Of course you couldn’t make a behemoth like than out of any old crust. Today’s flaky-tender pâtes brisées are absolute sissies compared to the workhorse crusts of old. These brutes — called “coffins” among English speakers — started out as thick pastes of flour and water, pressed into deep, straight-sided pans or bottomless iron or wooden hoops to a thickness of an inch or more. They’d bake for hours in a low-heat oven and emerge like clay pots: stone-like in their hardness, probably with a flavor to match. Eating a pie like that simply entailed cracking it open, scooping out the contents and discarding the exterior, which presumably made a loud, hollow thunking sound when it hit the ground.

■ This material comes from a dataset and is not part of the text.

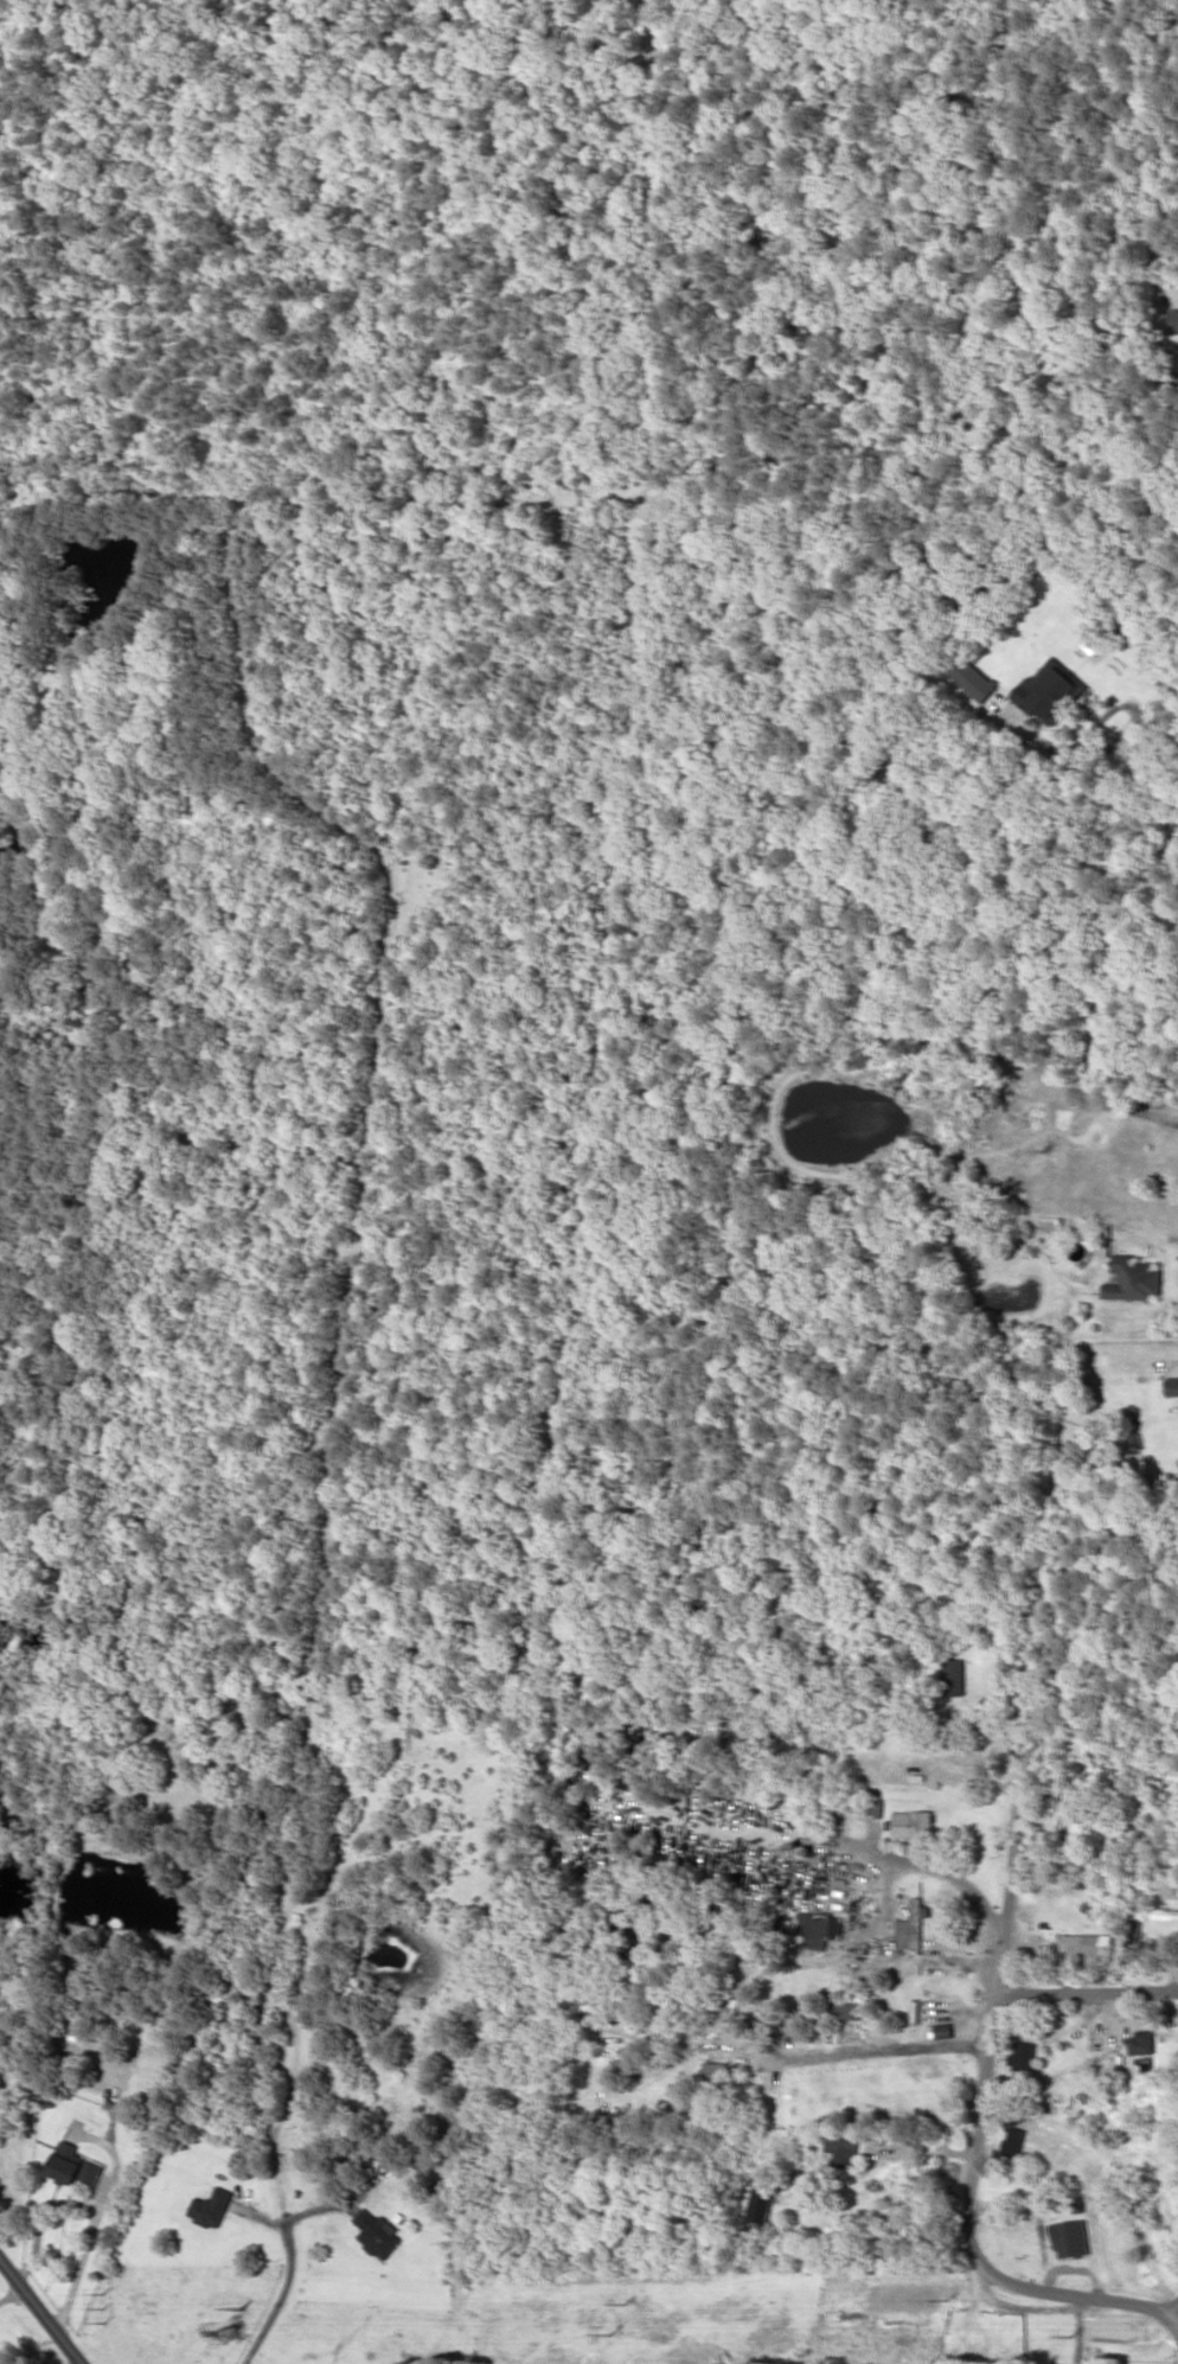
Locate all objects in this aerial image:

What did Medieval pies contain? Like Tupperware, just about anything. Fruits yes, but far more often meats and vegetables. Custards could go in, as could sauces which, combined with “meat-and-potatoes” ingredients created what could be thought of as early casseroles. Oh yes my friends, pie history is both broad and deep. I could easily drown!
I can’t help but wonder…is this all a dramatic lead-up to Epic Pi Day (3/14/15)?
I was wondering the same thing Melanie. 😀
What could be more Epic than a pie of part Arab origin with a crust of concentric circles to celebrate Epic Pi Day?
Maybe a post with the finished pie at exactly 3/14/15 9:26:53, the first few numbers of pi (3.141592653)?